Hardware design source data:

Segment Open

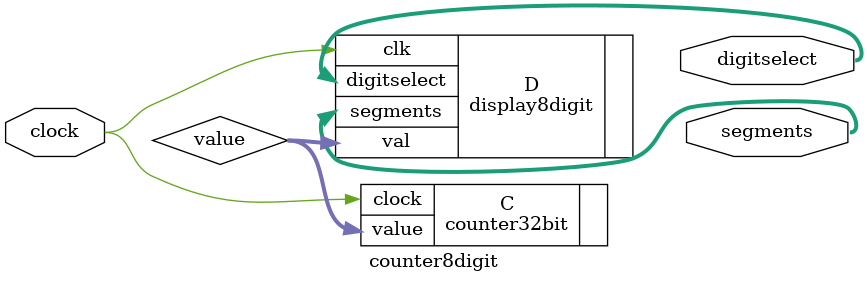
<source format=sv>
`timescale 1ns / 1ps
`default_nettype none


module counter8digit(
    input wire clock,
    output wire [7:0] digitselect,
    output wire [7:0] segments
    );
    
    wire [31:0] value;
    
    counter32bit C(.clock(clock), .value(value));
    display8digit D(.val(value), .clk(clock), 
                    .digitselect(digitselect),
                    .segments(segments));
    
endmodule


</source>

Segment Closed

About this task:
Return each record as written, minus its images.

Exercise response:
<source format=sv>
`timescale 1ns / 1ps
`default_nettype none


module counter8digit(
    input wire clock,
    output wire [7:0] digitselect,
    output wire [7:0] segments
    );
    
    wire [31:0] value;
    
    counter32bit C(.clock(clock), .value(value));
    display8digit D(.val(value), .clk(clock), 
                    .digitselect(digitselect),
                    .segments(segments));
    
endmodule


</source>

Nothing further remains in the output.